**Work instruction:**
Begin at the line below that has "Donec condimentum pulvinar lorem, sit". Stop after the line that has "passante. Le poids moyen d'une page web a été", repeating each line exactly and leaving out the pictures.
<<<<
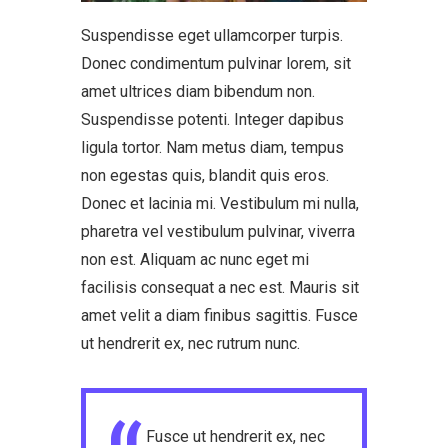
Suspendisse eget ullamcorper turpis.
Donec condimentum pulvinar lorem, sit
amet ultrices diam bibendum non.
Suspendisse potenti. Integer dapibus
ligula tortor. Nam metus diam, tempus
non egestas quis, blandit quis eros.
Donec et lacinia mi. Vestibulum mi nulla,
pharetra vel vestibulum pulvinar, viverra
non est. Aliquam ac nunc eget mi
facilisis consequat a nec est. Mauris sit
amet velit a diam finibus sagittis. Fusce
ut hendrerit ex, nec rutrum nunc.
Fusce ut hendrerit ex, nec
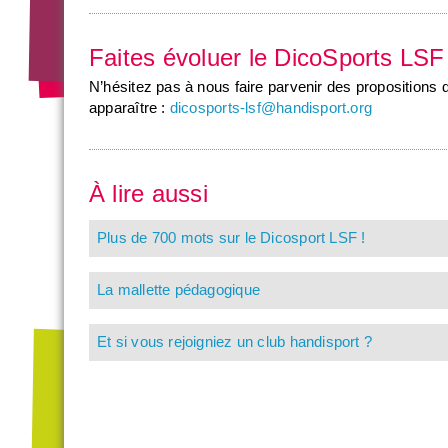
Faites évoluer le DicoSports LS
N’hésitez pas à nous faire parvenir des propositions 
apparaître :
dicosports-lsf@handisport.org
À lire aussi
Plus de 700 mots sur le Dicosport LSF !
La mallette pédagogique
Et si vous rejoigniez un club handisport ?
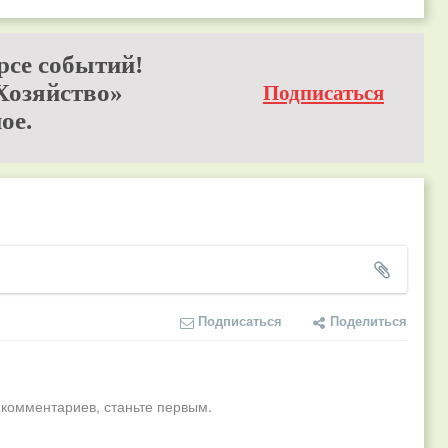
рсе событий!
Хозяйство»
Подписаться
ое.
Подписаться
Поделиться
 комментариев, станьте первым.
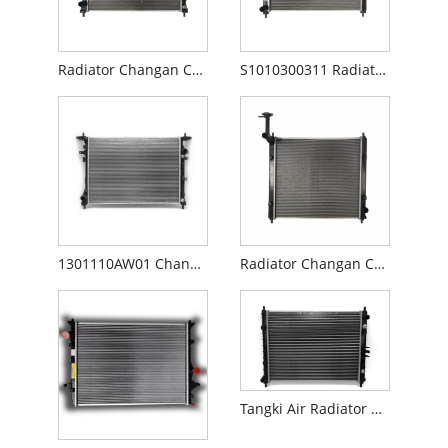
Radiator Changan CS75 1301010M01
S1010300311 Radiator Changan CS35
1301110AW01 Changan CS55 Radiator
Radiator Changan CX70 R103117-0700
Tangki Air Radiator Changan Automobile Changan CS15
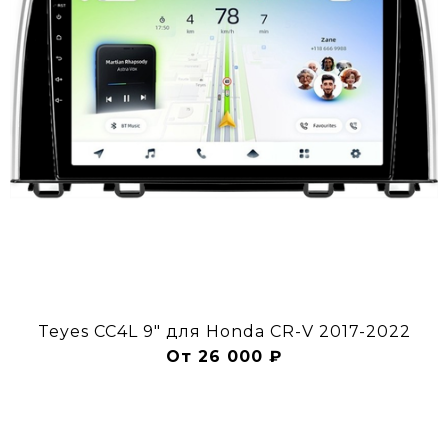
Teyes CC4L 9" для Honda CR-V 2017-2022
От 26 000 ₽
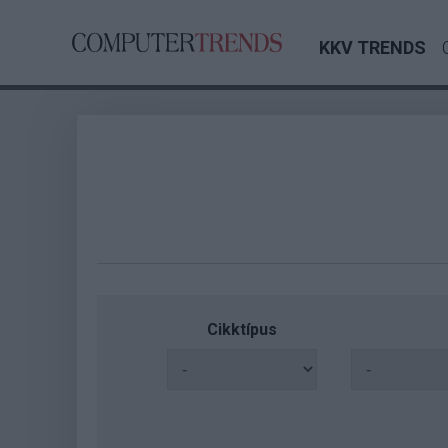
KKV TRENDS
Cikktípus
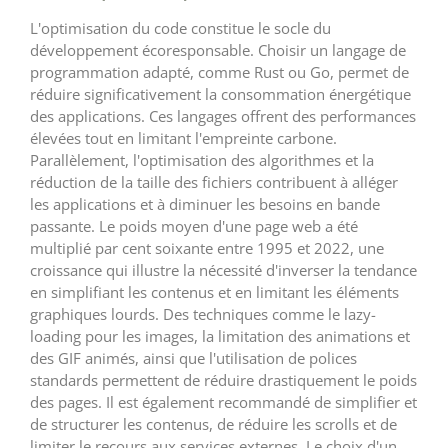
L'optimisation du code constitue le socle du
développement écoresponsable. Choisir un langage de
programmation adapté, comme Rust ou Go, permet de
réduire significativement la consommation énergétique
des applications. Ces langages offrent des performances
élevées tout en limitant l'empreinte carbone.
Parallèlement, l'optimisation des algorithmes et la
réduction de la taille des fichiers contribuent à alléger
les applications et à diminuer les besoins en bande
passante. Le poids moyen d'une page web a été
multiplié par cent soixante entre 1995 et 2022, une
croissance qui illustre la nécessité d'inverser la tendance
en simplifiant les contenus et en limitant les éléments
graphiques lourds. Des techniques comme le lazy-
loading pour les images, la limitation des animations et
des GIF animés, ainsi que l'utilisation de polices
standards permettent de réduire drastiquement le poids
des pages. Il est également recommandé de simplifier et
de structurer les contenus, de réduire les scrolls et de
limiter le recours aux services externes. Le choix d'un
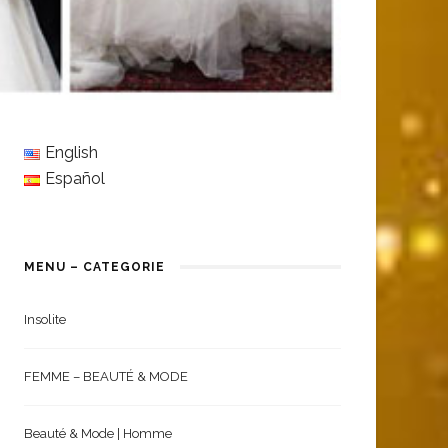
English
Español
MENU – CATEGORIE
Insolite
FEMME – BEAUTÉ & MODE
Beauté & Mode | Homme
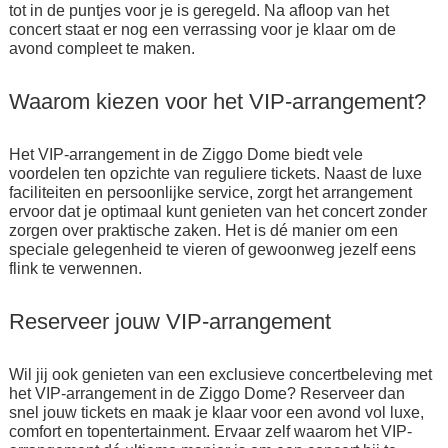
tot in de puntjes voor je is geregeld. Na afloop van het
concert staat er nog een verrassing voor je klaar om de
avond compleet te maken.
Waarom kiezen voor het VIP-arrangement?
Het VIP-arrangement in de Ziggo Dome biedt vele
voordelen ten opzichte van reguliere tickets. Naast de luxe
faciliteiten en persoonlijke service, zorgt het arrangement
ervoor dat je optimaal kunt genieten van het concert zonder
zorgen over praktische zaken. Het is dé manier om een
speciale gelegenheid te vieren of gewoonweg jezelf eens
flink te verwennen.
Reserveer jouw VIP-arrangement
Wil jij ook genieten van een exclusieve concertbeleving met
het VIP-arrangement in de Ziggo Dome? Reserveer dan
snel jouw tickets en maak je klaar voor een avond vol luxe,
comfort en topentertainment. Ervaar zelf waarom het VIP-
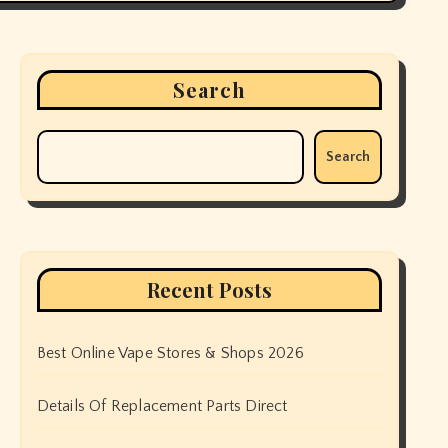
Search
Search
Recent Posts
Best Online Vape Stores & Shops 2026
Details Of Replacement Parts Direct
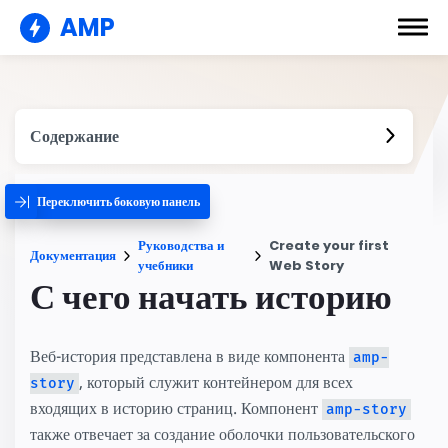
AMP
Содержание
Переключить боковую панель
Руководства и
Create your first
Документация
учебники
Web Story
С чего начать историю
Веб-история представлена в виде компонента
amp-
, который служит контейнером для всех
story
входящих в историю страниц. Компонент
amp-story
также отвечает за создание оболочки пользовательского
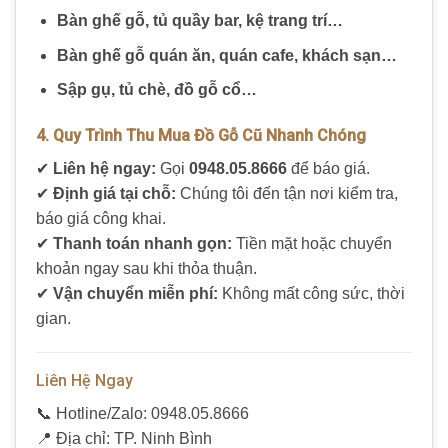
Bàn ghế gỗ, tủ quầy bar, kệ trang trí…
Bàn ghế gỗ quán ăn, quán cafe, khách sạn…
Sập gụ, tủ chè, đồ gỗ cổ…
4. Quy Trình Thu Mua Đồ Gỗ Cũ Nhanh Chóng
✔
Liên hệ ngay:
Gọi
0948.05.8666
để báo giá.
✔
Định giá tại chỗ:
Chúng tôi đến tận nơi kiểm tra,
báo giá công khai.
✔
Thanh toán nhanh gọn:
Tiền mặt hoặc chuyển
khoản ngay sau khi thỏa thuận.
✔
Vận chuyển miễn phí:
Không mất công sức, thời
gian.
Liên Hệ Ngay
📞 Hotline/Zalo: 0948.05.8666
📍 Địa chỉ: TP. Ninh Bình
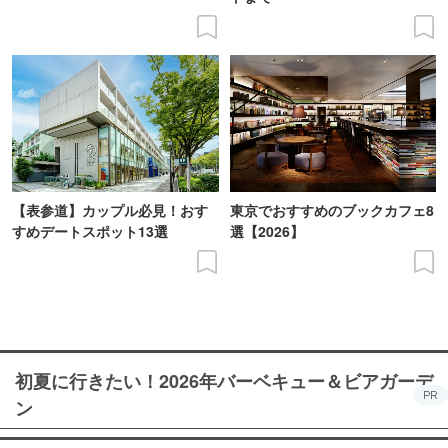
【表参道】カップル必見！おす
東京でおすすめのブックカフェ8
すめデートスポット13選
選【2026】
初夏に行きたい！2026年バーベキュー＆ビアガーデ
PR
ン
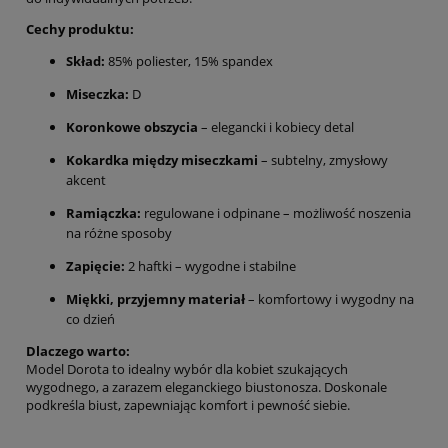
Cechy produktu:
Skład:
85% poliester, 15% spandex
Miseczka:
D
Koronkowe obszycia
– elegancki i kobiecy detal
Kokardka między miseczkami
– subtelny, zmysłowy
akcent
Ramiączka:
regulowane i odpinane – możliwość noszenia
na różne sposoby
Zapięcie:
2 haftki – wygodne i stabilne
Miękki, przyjemny materiał
– komfortowy i wygodny na
co dzień
Dlaczego warto:
Model Dorota to idealny wybór dla kobiet szukających
wygodnego, a zarazem eleganckiego biustonosza. Doskonale
podkreśla biust, zapewniając komfort i pewność siebie.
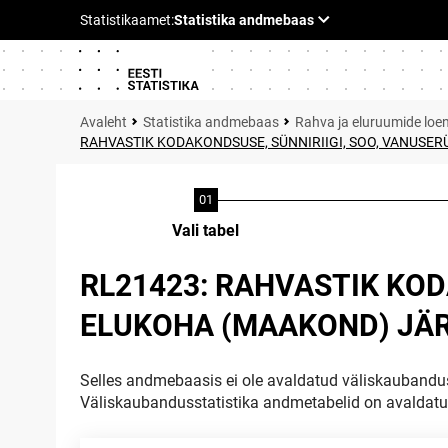
Statistika andmebaas
Rahva ja eluruumide loe
RAHVASTIK KODAKONDSUSE, SÜNNIRIIGI, SOO, VANUSER
Vali tabel
RL21423: RAHVASTIK KOD
ELUKOHA (MAAKOND) JÄRG
Selles andmebaasis ei ole avaldatud väliskaubandus
Väliskaubandusstatistika andmetabelid on avaldat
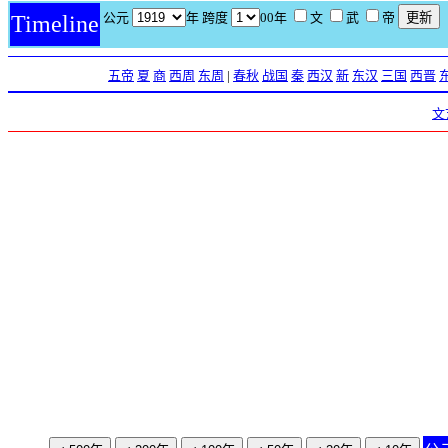
公元
年 跨度
00年
文
武
帝
Timeline
五帝
夏
商
西周
东周
|
春秋
战国
秦
西汉
新
东汉
三国
西晋
文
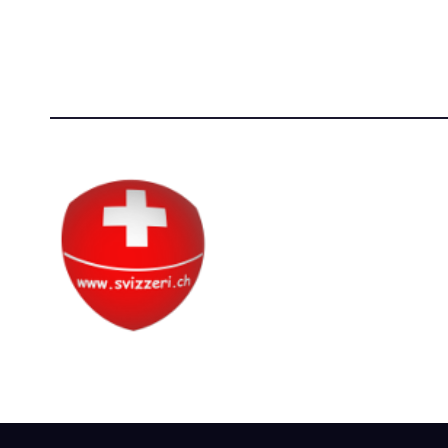
P.IVA 14081081003
[T]+39 3
C.F. 97707560583
Circolo Svizzero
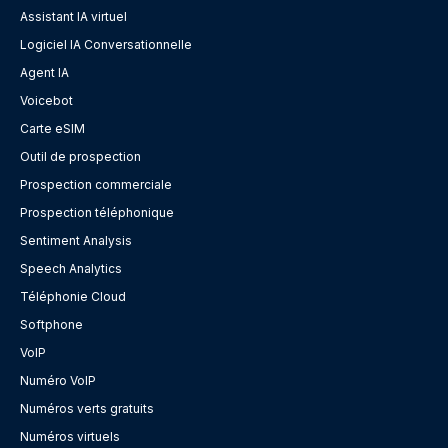
Assistant IA virtuel
Logiciel IA Conversationnelle
Agent IA
Voicebot
Carte eSIM
Outil de prospection
Prospection commerciale
Prospection téléphonique
Sentiment Analysis
Speech Analytics
Téléphonie Cloud
Softphone
VoIP
Numéro VoIP
Numéros verts gratuits
Numéros virtuels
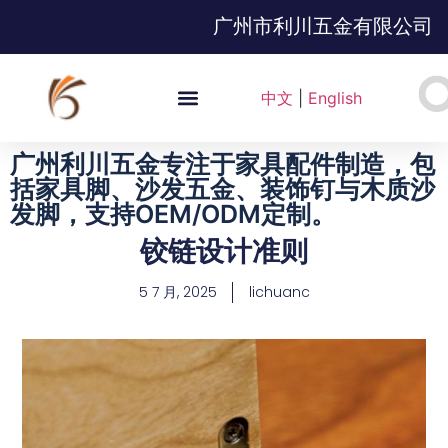
广州市利川五金有限公司
中文
|
English
广州利川五金专注于家具配件制造，包
括家具脚、沙发五金、装饰钉与木质沙
发脚，支持OEM/ODM定制。
铰链设计准则
5 7 月, 2025
lichuanc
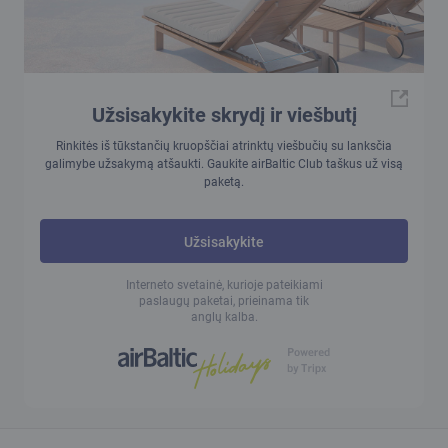
Užsisakykite skrydį ir viešbutį
Rinkitės iš tūkstančių kruopščiai atrinktų viešbučių su lanksčia
galimybe užsakymą atšaukti. Gaukite airBaltic Club taškus už visą
paketą.
Užsisakykite
Interneto svetainė, kurioje pateikiami
paslaugų paketai, prieinama tik
anglų kalba.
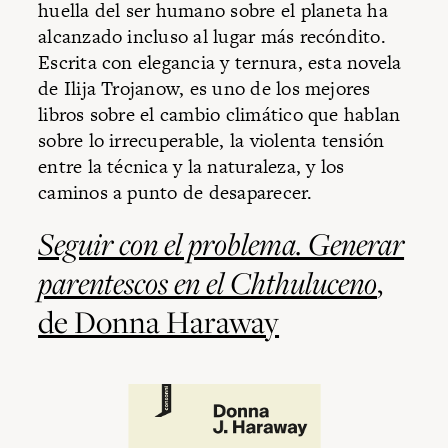
huella del ser humano sobre el planeta ha
alcanzado incluso al lugar más recóndito.
Escrita con elegancia y ternura, esta novela
de Ilija Trojanow, es uno de los mejores
libros sobre el cambio climático que hablan
sobre lo irrecuperable, la violenta tensión
entre la técnica y la naturaleza, y los
caminos a punto de desaparecer.
Seguir con el problema. Generar
parentescos en el Chthuluceno
,
de Donna Haraway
>>>>
**Expected answer:**
Donec condimentum pulvinar lorem, sit
amet ultrices diam bibendum non.
Suspendisse potenti. Integer dapibus
ligula tortor. Nam metus diam, tempus
non egestas quis, blandit quis eros.
Donec et lacinia mi. Vestibulum mi nulla,
pharetra vel vestibulum pulvinar, viverra
non est. Aliquam ac nunc eget mi
facilisis consequat a nec est. Mauris sit
amet velit a diam finibus sagittis. Fusce
ut hendrerit ex, nec rutrum nunc.
Fusce ut hendrerit ex, nec
Faites évoluer le DicoSports LS
N’hésitez pas à nous faire parvenir des propositions 
apparaître :
dicosports-lsf@handisport.org
À lire aussi
Plus de 700 mots sur le Dicosport LSF !
La mallette pédagogique
Et si vous rejoigniez un club handisport ?
рсе событий!
Хозяйство»
Подписаться
ое.
Подписаться
Поделиться
 комментариев, станьте первым.
Radiator Changan CS75 1301010M01
S1010300311 Radiator Changan CS35
1301110AW01 Changan CS55 Radiator
Radiator Changan CX70 R103117-0700
Tangki Air Radiator Changan Automobile Changan CS15
Teyes CC4L 9" для Honda CR-V 2017-2022
От 26 000 ₽
KKV TRENDS
Cikktípus
L'optimisation du code constitue le socle du
développement écoresponsable. Choisir un langage de
programmation adapté, comme Rust ou Go, permet de
réduire significativement la consommation énergétique
des applications. Ces langages offrent des performances
élevées tout en limitant l'empreinte carbone.
Parallèlement, l'optimisation des algorithmes et la
réduction de la taille des fichiers contribuent à alléger
les applications et à diminuer les besoins en bande
passante. Le poids moyen d'une page web a été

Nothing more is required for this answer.